20:00やはり偶然は起こった、アフガン人のスープ屋でスープを飲んでいると後ろから声をかけられた、振り向くとそこには知った顔が、ピンディーのタイプや屋さんのおじさんだった。今日クエッタに向かっていたら会えなかっただろう。1週間くらいでクエッタから帰ってくるというと、次回は実家に招待してくれると言った。無駄に思える時間も最終的にはなにかにつながっている。一つ一つの行動に運命を感じる。
15日14:00再びラホールへバスで向かう。ラマダンと週末が重なりバスのチケットを手に入れるまで安心できなかった。女性にチケットを買ってもらった。この国では女性は優遇されているので、こういうときには助かる。コミッティーチョークからダイヲーのバス停まで80ルピー。これには参った。もうあわてても仕方がないので、成り行きにまかせようと心に決めた。サマジャンともアジハッサンとも連絡が取れたし。・・時間ができて思い出したが、インド地震のブジーだが、パハールガンジーで聞いたところによると、前グジャラート州知事がNGOの援助金を横領していて更迭されたようだ、その後復興はいまいち進んでいないとのこと。なんとか時間を作って取材してみたい。殆どの日本人が忘れているインド地震のその後を。
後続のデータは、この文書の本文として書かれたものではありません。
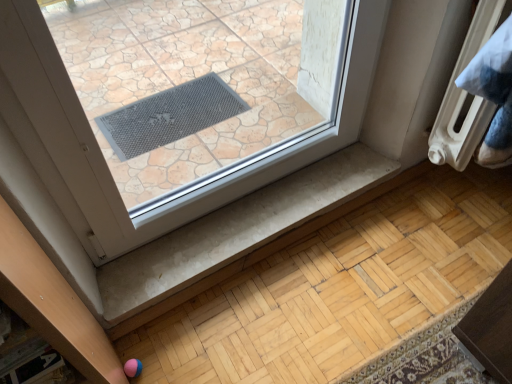
What is the approximate height of white matte stair at lower center?

white matte stair at lower center is 1.56 inches in height.

The width and height of the screenshot is (512, 384). What do you see at coordinates (236, 231) in the screenshot? I see `white matte stair at lower center` at bounding box center [236, 231].

Where is `white matte stair at lower center`? The height and width of the screenshot is (384, 512). white matte stair at lower center is located at coordinates (236, 231).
17:30ラホールに着く。イドレスはラマダン明けのパーティーのため忙しいようで、仕方がなくホテルを探す。ラホールは泥棒宿が有名で、駅周辺のホテルのに泊まろうと思ったが、タクシーの運転手の薦めで違うホテルに泊まることになる。安全をお金で買ったと思おう。荷物を盗まれたら元も子もないから。精一杯値切って1200ルピー。確かに部屋は目茶豪華。こんな豪華なところに一日、トランジットで泊まるのはもったいないくらい。明日はようやくクエッタへ・・
12月21日現在パキスタンでアフガンの政府は誰かと言うBBCの質問に43%のパキスタン人がタリバンと答える。
12月24日パキスタンにきて初めて調子を崩す。原因は分かっている。単なる睡眠不足だ。こちらに来て、ずーっと神経を使い放しで眠れない夜が続いていた。
12月25日何故かイスラム教の国なのに25日が休みになっている。おかげでカンダハルへのパーミッションが取れずに今日も実質お休みになった。こっちに来て仕事をしていないと落ち着かない毎日をすごしていたが、ようやく休むことにもなれてきた。日本でのアフガニスタンへの関心も薄れてきたようだし、取材を急いでもしょうがないと思いはじめるようになってきた。なんといってもここはパキスタンなのであわててもしょうがない。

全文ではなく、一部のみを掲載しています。